América Latina podría ser una las regiones más prósperas. Pero su rampante desigualdad social ahoga toda oportunidad. Abolirla no es solo tarea del Estado, opina Uta Thofern, jefa del departamento de América Latina, DW.
La desigualdad tiene muchas caras. La obscena riqueza de unos pocos frente a la pobreza de muchos. La falta de oportunidades educativas para los hijos, no solo de los pobres sino también de la clase media, porque la educación es costosa en América Latina. El racismo latente, la violencia contra las mujeres, los indígenas, los afro-latinoamericanos o los miembros de minorías sexuales, además de la criminalidad. Y como consecuencia de todo esto, la emigración, desde Centroamérica y México hacia EE.UU., así como desde Venezuela hacia Colombia, Chile y Perú.

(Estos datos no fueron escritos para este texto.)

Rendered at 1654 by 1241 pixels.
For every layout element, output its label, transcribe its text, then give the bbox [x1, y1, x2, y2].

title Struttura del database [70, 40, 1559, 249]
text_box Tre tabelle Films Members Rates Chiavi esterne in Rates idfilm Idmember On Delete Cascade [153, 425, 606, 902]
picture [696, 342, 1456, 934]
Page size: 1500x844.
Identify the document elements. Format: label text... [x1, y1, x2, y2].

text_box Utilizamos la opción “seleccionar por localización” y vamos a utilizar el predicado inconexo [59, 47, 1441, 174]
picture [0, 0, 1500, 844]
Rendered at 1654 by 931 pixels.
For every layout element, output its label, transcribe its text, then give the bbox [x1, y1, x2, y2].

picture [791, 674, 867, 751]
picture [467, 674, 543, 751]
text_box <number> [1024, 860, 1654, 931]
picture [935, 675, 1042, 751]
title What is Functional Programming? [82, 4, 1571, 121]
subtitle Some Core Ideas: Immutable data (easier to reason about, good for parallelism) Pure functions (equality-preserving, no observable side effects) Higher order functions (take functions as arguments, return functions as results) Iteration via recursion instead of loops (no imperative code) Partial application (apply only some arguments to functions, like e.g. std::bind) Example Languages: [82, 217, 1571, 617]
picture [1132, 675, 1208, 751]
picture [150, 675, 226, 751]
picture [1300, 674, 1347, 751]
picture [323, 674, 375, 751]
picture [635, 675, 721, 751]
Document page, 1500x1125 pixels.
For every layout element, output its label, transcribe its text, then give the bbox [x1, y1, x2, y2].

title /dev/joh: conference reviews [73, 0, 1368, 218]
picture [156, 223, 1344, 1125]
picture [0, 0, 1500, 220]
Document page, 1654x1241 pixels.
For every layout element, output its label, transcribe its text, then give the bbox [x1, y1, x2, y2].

Las causas de la desigualdad se remontan a la época colonial. La despiadada opresión y explotación de la población indígena y el modelo económico igualmente despiadado del extractivismo y los monocultivos tienen su origen allí. Pero los españoles y portugueses no han gobernado América Latina durante dos siglos; son los Estados independientes de hoy los responsables de la precariedad que sufre la población. Exigir una disculpa a la nación de los antiguos conquistadores, como lo ha hecho el presidente de México, Andrés Manuel López Obrador, es facilista, inútil y solo encubre su propia responsabilidad.
Ningún país de América Latina ha conseguido construir una economía propia y viable. La riqueza de los barones del ganado de Brasil y de los países del Cono Sur, Argentina, Paraguay y Uruguay, sigue basándose en la implacable destrucción de la naturaleza. Al igual que el cultivo de enormes monocultivos de soja o trigo, a menudo modificados genéticamente, que es una industria de exportación que aporta pocos puestos de trabajo y poco desarrollo. Ya sean las plantaciones de bananos en Ecuador, las de caña de azúcar en Honduras o las de aguacate en Chile, los daños a la naturaleza por el uso de pesticidas, la deforestación o el elevado consumo de agua son inmensos, y los beneficios para la población, comparativamente pequeños.
Un balance igualmente catastrófico vale para la extracción de materias primas, que depende especialmente de la economía mundial. México y Brasil tienen una gran industria automovilística, pero solo como taller para los productos de Estados Unidos y Europa; no hay una industria independiente que valga la pena mencionar. La empresa brasileña de producción de aviones Embraer, fundada tras la Segunda Guerra Mundial, aporta prestigio al país de 211 millones de habitantes, pero solo 18.000 empleos.
A pesar de lo anterior, América Latina cuenta con los mejores prerrequisitos para convertirse en una zona común económicamente fuerte y con una política industrial coordinada, mejor que la que Unión Europea haya podido tener: una enorme zona que habla el mismo idioma, con gigantescos depósitos de materias primas que podrían utilizarse de forma mucho más eficiente y cautelosa en una comunidad que en un marco nacional, además de poseer grandes recursos naturales para la producción de energía sostenible, una población joven y ávida de educación y, por último, pero no menos importante, una historia común en la que hubo guerras regionales pero no catástrofes como las dos guerras mundiales. Sin embargo, nunca ha habido una gran alianza económica latinoamericana, sino alianzas regionales en competencia ideológica como Unasur, Mercosur o la Alianza del Pacífico.